• [SOURCE EXTRACT]:
╔══

# Pistol sling



## KevTN (Feb 8, 2015)

I'm wanting to put a sling on my Ruger Redhawk instead of a holster.  What studs do I need and barrel adaptor?


----------



## jmoser (Feb 10, 2015)

I was thinking of using a Hoque monogrip and replacing the factory base screw with an eye bolt for a lanyard / single point sling attachment on my Super Redhawk.  Not sure what the Hoque thread pitch is but its almost certainly a standard that you can get a stainless eyebolt for.

Bowen has their own but for $50 I can live with a basic eye bolt:

http://parts.bowenclassicarms.com/index.php?main_page=index&cPath=7

Else I think the best way would be to drill and tap the grip frame bottom for a sling stud or eye bolt; most standard sling studs are 10-32 and I'm not 100% sure if the standard Redhawk grip frame is wide enough for that but think it probably is.

Do the factory Redhawk grips leave the frame butt exposed?  If not you may need to counterbore the wood for a sling stud.

Measure your bbl OD and get a universal bbl band sling attachment like these:

http://www.brownells.com/shooting-accessories/slings-sling-swivels/barrel-band-mounts/index.htm

Good Luck !!


----------

╚══

• [SUPPLIED RECORDS]:
╔══

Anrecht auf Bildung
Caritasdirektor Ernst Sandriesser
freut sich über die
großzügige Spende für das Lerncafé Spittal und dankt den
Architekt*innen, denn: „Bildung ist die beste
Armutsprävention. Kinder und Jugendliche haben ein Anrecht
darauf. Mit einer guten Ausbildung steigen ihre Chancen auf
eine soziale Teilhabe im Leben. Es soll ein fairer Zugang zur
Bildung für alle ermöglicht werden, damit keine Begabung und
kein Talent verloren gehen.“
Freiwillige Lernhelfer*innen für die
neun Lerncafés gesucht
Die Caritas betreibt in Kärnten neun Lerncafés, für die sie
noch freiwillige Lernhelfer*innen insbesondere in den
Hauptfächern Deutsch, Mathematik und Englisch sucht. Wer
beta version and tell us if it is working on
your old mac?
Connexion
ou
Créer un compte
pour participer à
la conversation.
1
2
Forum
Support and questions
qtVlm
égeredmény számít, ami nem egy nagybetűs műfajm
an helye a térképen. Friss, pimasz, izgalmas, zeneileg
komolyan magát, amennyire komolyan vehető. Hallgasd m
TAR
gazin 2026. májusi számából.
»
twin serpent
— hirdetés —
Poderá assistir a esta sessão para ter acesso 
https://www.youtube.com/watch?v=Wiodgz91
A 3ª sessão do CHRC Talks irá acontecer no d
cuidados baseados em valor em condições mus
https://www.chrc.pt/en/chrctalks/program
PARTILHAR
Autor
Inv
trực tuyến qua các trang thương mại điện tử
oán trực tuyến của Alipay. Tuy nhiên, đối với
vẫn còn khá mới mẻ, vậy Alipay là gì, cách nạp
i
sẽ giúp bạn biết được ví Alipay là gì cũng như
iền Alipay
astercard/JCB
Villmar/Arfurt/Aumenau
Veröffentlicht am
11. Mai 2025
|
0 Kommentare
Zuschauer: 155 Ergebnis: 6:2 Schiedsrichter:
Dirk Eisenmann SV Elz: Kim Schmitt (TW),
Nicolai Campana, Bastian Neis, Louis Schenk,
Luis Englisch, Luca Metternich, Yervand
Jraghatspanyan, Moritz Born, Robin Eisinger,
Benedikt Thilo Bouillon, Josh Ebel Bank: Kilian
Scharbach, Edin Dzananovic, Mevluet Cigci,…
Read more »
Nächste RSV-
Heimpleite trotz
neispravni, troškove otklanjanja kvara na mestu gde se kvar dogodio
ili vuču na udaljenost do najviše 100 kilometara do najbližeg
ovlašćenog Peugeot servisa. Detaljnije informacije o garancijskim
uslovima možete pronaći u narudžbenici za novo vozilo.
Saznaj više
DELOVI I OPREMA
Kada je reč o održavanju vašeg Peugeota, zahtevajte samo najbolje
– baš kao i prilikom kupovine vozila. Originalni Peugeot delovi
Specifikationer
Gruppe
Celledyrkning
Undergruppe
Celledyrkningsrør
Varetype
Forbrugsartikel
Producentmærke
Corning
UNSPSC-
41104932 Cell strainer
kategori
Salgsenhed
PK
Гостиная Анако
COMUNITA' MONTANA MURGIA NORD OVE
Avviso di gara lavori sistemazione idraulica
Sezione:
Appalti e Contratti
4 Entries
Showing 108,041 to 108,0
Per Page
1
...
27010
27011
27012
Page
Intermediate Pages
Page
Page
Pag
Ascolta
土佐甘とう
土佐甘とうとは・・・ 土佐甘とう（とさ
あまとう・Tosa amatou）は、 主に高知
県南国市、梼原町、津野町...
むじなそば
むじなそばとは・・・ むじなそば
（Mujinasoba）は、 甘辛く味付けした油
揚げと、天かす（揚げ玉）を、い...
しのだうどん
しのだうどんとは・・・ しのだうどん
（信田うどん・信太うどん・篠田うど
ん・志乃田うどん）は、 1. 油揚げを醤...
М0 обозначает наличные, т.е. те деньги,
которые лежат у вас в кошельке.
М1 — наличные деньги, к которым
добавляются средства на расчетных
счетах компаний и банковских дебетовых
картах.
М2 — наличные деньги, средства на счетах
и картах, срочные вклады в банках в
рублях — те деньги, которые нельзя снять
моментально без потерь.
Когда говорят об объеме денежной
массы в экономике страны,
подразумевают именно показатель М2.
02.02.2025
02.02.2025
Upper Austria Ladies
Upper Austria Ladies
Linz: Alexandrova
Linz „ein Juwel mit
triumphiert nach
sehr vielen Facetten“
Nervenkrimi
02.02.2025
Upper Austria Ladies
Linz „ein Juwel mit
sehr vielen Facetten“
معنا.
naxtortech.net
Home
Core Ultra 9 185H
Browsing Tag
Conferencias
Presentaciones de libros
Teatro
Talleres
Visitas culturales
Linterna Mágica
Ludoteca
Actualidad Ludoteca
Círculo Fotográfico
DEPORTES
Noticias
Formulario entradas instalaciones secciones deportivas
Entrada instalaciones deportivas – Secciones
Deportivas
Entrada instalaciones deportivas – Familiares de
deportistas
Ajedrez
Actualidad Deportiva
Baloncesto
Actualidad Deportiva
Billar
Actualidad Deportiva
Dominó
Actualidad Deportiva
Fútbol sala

╚══

• [EXERCISE DETAILS]: Set down word for word the part of the pistol sling thread starting with "I was thinking" and going on through "a sling stud.". The data is separate from the pistol sling thread.

• [FINISHED TASK]:
I was thinking of using a Hoque monogrip and replacing the factory base screw with an eye bolt for a lanyard / single point sling attachment on my Super Redhawk.  Not sure what the Hoque thread pitch is but its almost certainly a standard that you can get a stainless eyebolt for.

Bowen has their own but for $50 I can live with a basic eye bolt:

http://parts.bowenclassicarms.com/index.php?main_page=index&cPath=7

Else I think the best way would be to drill and tap the grip frame bottom for a sling stud or eye bolt; most standard sling studs are 10-32 and I'm not 100% sure if the standard Redhawk grip frame is wide enough for that but think it probably is.

Do the factory Redhawk grips leave the frame butt exposed?  If not you may need to counterbore the wood for a sling stud.